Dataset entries
>>>>
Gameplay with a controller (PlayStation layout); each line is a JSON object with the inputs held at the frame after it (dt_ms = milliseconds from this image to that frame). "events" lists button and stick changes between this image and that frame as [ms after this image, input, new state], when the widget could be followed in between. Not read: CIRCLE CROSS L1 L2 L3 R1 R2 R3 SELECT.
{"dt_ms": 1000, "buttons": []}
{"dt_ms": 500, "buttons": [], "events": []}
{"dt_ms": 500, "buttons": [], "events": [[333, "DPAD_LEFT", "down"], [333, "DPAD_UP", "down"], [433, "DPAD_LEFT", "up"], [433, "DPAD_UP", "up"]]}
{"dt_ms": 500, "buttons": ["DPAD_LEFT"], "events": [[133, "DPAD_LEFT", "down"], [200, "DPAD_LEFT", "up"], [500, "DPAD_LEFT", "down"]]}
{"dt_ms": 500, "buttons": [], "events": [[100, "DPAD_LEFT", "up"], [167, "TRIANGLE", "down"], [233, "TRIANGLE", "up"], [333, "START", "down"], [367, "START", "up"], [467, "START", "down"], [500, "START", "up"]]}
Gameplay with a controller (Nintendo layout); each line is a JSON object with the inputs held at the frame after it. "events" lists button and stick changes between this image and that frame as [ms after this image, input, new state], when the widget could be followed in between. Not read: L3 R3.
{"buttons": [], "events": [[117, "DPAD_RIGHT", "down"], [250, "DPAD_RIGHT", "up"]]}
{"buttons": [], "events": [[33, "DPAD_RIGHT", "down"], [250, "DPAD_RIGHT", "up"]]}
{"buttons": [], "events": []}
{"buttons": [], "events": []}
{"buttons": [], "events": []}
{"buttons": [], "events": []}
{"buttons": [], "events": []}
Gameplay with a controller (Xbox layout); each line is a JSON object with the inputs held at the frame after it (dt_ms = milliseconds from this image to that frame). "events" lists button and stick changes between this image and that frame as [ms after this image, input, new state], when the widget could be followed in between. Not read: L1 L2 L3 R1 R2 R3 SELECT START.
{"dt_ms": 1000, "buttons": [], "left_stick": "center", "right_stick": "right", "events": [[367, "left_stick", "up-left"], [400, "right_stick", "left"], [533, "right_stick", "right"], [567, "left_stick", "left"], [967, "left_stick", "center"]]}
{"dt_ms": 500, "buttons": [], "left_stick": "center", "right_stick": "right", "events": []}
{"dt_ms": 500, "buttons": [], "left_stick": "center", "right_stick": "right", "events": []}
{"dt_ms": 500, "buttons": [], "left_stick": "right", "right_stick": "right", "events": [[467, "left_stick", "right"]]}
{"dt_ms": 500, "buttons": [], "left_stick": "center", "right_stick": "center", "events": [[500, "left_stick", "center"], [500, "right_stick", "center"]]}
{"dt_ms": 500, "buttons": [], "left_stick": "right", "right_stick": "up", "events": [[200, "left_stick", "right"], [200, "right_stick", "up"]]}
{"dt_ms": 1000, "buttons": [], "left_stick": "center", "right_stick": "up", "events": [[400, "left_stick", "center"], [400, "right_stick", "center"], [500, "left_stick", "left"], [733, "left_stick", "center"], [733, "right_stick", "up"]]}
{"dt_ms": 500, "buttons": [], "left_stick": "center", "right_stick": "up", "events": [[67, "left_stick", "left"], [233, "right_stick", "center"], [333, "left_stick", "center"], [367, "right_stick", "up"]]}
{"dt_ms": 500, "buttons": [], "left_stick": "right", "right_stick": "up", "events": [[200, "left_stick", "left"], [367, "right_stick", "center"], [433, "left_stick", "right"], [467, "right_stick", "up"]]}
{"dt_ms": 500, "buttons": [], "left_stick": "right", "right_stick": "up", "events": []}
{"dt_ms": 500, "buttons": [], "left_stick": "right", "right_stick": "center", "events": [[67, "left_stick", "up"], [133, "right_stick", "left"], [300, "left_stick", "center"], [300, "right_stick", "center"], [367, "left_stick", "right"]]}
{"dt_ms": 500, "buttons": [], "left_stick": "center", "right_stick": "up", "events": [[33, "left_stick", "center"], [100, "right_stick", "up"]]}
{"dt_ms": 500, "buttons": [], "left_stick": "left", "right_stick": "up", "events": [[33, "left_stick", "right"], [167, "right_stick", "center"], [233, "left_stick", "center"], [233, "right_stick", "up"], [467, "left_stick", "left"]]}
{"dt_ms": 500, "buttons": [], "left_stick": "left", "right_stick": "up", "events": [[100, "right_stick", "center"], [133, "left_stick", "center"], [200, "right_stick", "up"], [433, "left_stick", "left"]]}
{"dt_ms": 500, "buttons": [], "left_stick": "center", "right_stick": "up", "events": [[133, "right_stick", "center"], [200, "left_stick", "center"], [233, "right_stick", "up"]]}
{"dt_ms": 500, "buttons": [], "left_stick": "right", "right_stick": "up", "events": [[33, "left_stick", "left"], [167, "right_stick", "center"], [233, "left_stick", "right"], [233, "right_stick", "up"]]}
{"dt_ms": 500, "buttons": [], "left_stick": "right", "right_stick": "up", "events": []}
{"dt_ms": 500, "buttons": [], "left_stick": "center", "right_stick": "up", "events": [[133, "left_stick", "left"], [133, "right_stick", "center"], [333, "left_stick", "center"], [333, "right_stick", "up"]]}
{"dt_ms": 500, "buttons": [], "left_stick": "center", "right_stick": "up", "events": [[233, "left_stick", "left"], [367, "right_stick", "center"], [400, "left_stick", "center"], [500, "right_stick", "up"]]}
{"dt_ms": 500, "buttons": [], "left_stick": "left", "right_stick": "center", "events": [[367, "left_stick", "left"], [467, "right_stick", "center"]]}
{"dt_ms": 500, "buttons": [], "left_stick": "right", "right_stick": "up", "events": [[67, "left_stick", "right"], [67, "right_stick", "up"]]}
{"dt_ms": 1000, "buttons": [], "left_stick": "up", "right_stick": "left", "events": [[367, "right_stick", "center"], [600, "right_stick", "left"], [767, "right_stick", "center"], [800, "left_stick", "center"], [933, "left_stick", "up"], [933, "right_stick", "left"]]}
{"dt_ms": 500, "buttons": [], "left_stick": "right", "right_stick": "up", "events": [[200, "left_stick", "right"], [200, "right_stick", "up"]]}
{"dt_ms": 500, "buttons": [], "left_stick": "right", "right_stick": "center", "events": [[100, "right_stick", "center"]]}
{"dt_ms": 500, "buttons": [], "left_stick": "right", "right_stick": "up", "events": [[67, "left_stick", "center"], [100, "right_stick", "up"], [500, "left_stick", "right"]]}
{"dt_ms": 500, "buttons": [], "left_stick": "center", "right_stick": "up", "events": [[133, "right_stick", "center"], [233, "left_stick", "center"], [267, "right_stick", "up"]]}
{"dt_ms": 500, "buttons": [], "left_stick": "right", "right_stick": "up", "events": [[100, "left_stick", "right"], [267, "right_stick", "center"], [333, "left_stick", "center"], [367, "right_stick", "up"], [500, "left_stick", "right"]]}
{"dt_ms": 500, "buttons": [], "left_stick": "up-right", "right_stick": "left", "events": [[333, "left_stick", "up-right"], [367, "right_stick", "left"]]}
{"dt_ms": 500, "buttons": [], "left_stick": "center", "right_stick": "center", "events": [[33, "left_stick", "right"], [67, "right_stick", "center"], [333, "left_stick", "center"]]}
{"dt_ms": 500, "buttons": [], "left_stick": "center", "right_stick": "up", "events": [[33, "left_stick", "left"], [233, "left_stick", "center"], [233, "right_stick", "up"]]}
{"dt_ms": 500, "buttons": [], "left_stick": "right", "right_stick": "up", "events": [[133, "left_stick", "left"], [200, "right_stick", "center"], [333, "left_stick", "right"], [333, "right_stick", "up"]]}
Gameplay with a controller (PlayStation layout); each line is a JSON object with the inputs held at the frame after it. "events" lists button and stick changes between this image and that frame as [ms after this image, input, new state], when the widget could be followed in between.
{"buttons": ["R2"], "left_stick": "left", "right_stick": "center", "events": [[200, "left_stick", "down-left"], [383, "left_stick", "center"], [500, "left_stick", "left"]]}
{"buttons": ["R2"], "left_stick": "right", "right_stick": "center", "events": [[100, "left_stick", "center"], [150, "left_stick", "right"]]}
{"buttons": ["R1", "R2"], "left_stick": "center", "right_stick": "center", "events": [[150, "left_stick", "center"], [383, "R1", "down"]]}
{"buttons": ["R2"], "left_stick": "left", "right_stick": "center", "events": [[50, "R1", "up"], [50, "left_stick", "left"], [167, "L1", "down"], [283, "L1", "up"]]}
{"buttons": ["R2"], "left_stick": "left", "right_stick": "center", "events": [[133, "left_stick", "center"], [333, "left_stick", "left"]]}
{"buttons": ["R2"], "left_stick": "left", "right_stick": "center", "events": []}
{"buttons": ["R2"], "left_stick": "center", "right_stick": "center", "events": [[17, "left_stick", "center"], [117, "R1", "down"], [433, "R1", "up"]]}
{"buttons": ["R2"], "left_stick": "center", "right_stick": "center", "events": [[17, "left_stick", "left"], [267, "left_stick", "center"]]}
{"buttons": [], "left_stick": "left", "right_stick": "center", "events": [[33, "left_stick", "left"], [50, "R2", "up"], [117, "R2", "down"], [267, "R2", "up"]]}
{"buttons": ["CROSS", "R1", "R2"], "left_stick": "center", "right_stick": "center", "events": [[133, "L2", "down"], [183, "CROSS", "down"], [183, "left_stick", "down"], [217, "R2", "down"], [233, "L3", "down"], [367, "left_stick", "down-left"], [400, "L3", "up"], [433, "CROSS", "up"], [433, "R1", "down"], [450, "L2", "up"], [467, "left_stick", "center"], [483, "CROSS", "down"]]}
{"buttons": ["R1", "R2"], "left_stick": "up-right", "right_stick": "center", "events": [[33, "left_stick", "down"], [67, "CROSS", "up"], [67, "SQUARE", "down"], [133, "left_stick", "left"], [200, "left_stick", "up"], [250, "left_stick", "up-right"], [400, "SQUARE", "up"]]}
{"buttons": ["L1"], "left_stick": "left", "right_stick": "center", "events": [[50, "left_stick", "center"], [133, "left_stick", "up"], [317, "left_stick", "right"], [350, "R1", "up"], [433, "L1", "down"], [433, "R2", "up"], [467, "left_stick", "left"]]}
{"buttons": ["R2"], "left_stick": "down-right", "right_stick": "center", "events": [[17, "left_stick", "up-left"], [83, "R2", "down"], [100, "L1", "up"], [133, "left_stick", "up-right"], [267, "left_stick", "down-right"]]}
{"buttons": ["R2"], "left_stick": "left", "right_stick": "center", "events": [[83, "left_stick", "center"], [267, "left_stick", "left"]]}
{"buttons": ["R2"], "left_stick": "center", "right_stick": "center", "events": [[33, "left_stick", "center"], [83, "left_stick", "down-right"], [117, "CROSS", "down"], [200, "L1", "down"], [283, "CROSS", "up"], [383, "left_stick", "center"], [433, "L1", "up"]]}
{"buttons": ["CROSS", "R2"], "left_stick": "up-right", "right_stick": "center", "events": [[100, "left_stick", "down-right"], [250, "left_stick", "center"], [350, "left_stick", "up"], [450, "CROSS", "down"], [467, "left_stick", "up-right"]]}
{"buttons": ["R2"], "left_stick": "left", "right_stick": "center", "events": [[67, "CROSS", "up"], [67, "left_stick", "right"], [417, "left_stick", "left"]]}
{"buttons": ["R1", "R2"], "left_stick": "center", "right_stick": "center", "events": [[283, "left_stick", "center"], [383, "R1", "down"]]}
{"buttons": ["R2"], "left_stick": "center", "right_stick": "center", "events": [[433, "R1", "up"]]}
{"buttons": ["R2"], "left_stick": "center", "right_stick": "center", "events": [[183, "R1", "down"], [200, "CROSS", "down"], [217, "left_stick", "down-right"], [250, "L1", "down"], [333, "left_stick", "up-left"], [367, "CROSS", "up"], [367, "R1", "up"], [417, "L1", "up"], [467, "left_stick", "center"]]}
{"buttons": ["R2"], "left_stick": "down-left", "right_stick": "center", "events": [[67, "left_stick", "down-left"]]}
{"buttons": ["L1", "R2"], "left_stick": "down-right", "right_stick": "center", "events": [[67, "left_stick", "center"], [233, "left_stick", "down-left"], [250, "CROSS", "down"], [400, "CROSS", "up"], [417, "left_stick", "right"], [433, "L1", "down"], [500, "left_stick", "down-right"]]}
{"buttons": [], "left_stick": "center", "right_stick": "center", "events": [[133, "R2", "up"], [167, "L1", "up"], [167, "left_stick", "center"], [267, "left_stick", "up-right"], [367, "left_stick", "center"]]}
<<<<
EXERCISE: What this exercise asks for is every line of the data above with the word "SELECT".

RESPONSE BELOW:
Gameplay with a controller (PlayStation layout); each line is a JSON object with the inputs held at the frame after it (dt_ms = milliseconds from this image to that frame). "events" lists button and stick changes between this image and that frame as [ms after this image, input, new state], when the widget could be followed in between. Not read: CIRCLE CROSS L1 L2 L3 R1 R2 R3 SELECT.
Gameplay with a controller (Xbox layout); each line is a JSON object with the inputs held at the frame after it (dt_ms = milliseconds from this image to that frame). "events" lists button and stick changes between this image and that frame as [ms after this image, input, new state], when the widget could be followed in between. Not read: L1 L2 L3 R1 R2 R3 SELECT START.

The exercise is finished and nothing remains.